== Segment start ==

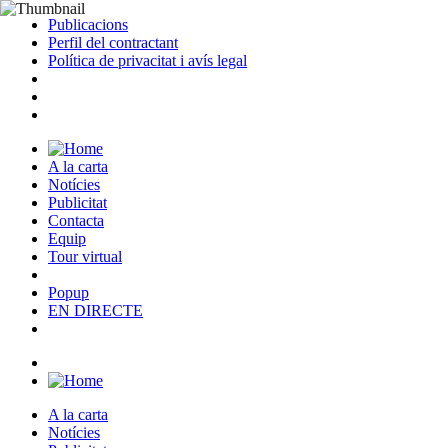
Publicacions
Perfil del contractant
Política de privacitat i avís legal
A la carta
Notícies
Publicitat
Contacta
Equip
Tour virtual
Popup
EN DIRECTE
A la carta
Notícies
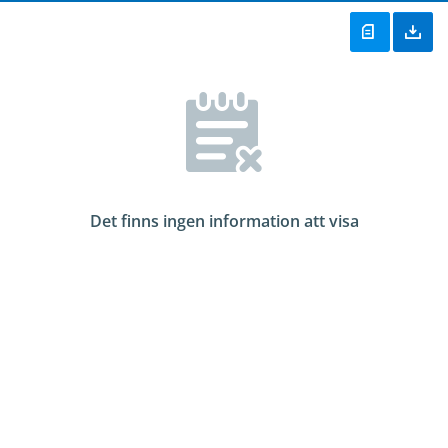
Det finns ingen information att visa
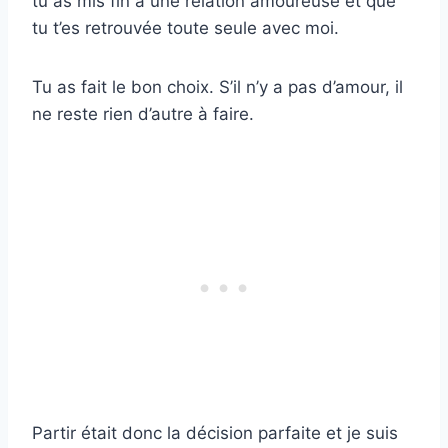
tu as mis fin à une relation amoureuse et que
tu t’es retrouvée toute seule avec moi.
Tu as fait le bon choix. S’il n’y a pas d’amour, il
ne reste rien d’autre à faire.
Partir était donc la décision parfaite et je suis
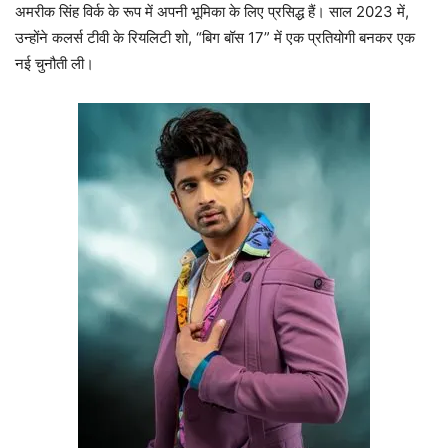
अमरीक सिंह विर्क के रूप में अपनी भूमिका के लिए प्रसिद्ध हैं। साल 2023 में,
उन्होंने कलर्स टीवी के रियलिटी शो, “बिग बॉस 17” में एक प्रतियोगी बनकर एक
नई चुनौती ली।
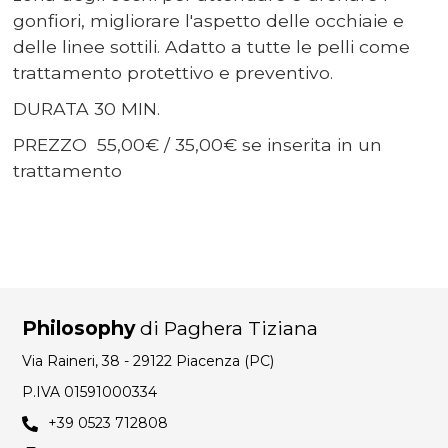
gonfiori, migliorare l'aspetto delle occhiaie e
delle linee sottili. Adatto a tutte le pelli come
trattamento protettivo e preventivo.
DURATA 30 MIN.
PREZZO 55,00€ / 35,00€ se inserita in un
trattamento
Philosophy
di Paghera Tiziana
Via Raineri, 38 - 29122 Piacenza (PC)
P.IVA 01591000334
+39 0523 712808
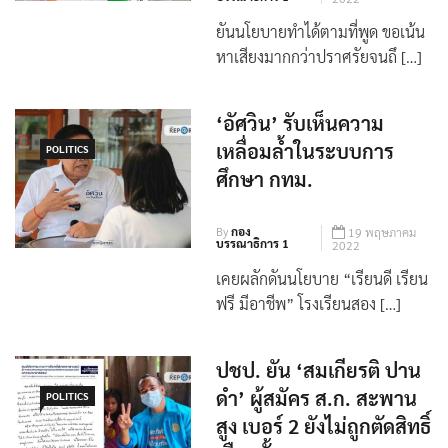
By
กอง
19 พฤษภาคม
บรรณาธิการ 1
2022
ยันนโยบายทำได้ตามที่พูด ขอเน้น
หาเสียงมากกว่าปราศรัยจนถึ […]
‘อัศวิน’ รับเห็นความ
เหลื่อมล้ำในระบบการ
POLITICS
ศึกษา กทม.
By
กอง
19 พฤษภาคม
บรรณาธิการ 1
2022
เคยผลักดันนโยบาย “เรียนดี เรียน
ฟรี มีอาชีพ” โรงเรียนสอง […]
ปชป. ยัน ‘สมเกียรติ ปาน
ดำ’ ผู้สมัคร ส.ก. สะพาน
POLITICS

== Segment end ==

**WRITTEN TASK**
Could you copy the listing above word for word, from the line containing "gonfiori, migliorare l'aspetto" through the last line of the listing, including both of those lines and omitting the pictures?

**SOLUTION BELOW**
gonfiori, migliorare l'aspetto delle occhiaie e
delle linee sottili. Adatto a tutte le pelli come
trattamento protettivo e preventivo.
DURATA 30 MIN.
PREZZO 55,00€ / 35,00€ se inserita in un
trattamento
Philosophy
di Paghera Tiziana
Via Raineri, 38 - 29122 Piacenza (PC)
P.IVA 01591000334
+39 0523 712808
By
กอง
19 พฤษภาคม
บรรณาธิการ 1
2022
ยันนโยบายทำได้ตามที่พูด ขอเน้น
หาเสียงมากกว่าปราศรัยจนถึ […]
‘อัศวิน’ รับเห็นความ
เหลื่อมล้ำในระบบการ
POLITICS
ศึกษา กทม.
By
กอง
19 พฤษภาคม
บรรณาธิการ 1
2022
เคยผลักดันนโยบาย “เรียนดี เรียน
ฟรี มีอาชีพ” โรงเรียนสอง […]
ปชป. ยัน ‘สมเกียรติ ปาน
ดำ’ ผู้สมัคร ส.ก. สะพาน
POLITICS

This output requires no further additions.